What is required
Among the entries below, please repeat exactly and only the lines from the line containing "index tip: (182, 221)" to the line containing "ring pip: (124, 212)", both lines included.

Keypoint coordinate data
——————————

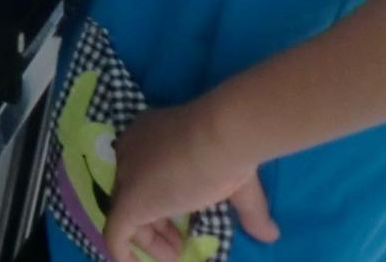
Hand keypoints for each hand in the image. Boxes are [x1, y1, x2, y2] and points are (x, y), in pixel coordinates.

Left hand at [104, 103, 278, 261]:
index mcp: (150, 136)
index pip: (144, 172)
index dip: (161, 200)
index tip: (182, 221)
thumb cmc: (227, 149)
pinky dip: (121, 251)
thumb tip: (271, 234)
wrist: (219, 136)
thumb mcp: (238, 181)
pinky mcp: (128, 201)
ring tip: (174, 254)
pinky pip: (114, 232)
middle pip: (132, 191)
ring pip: (124, 212)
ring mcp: (127, 177)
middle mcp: (130, 152)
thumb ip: (249, 209)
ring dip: (148, 239)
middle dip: (155, 222)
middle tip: (179, 243)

——————————

Answer to this exercise
index tip: (182, 221)
thumb cmc: (227, 149)
pinky dip: (121, 251)
thumb tip: (271, 234)
wrist: (219, 136)
thumb mcp: (238, 181)
pinky mcp: (128, 201)
ring tip: (174, 254)
pinky pip: (114, 232)
middle pip: (132, 191)
ring pip: (124, 212)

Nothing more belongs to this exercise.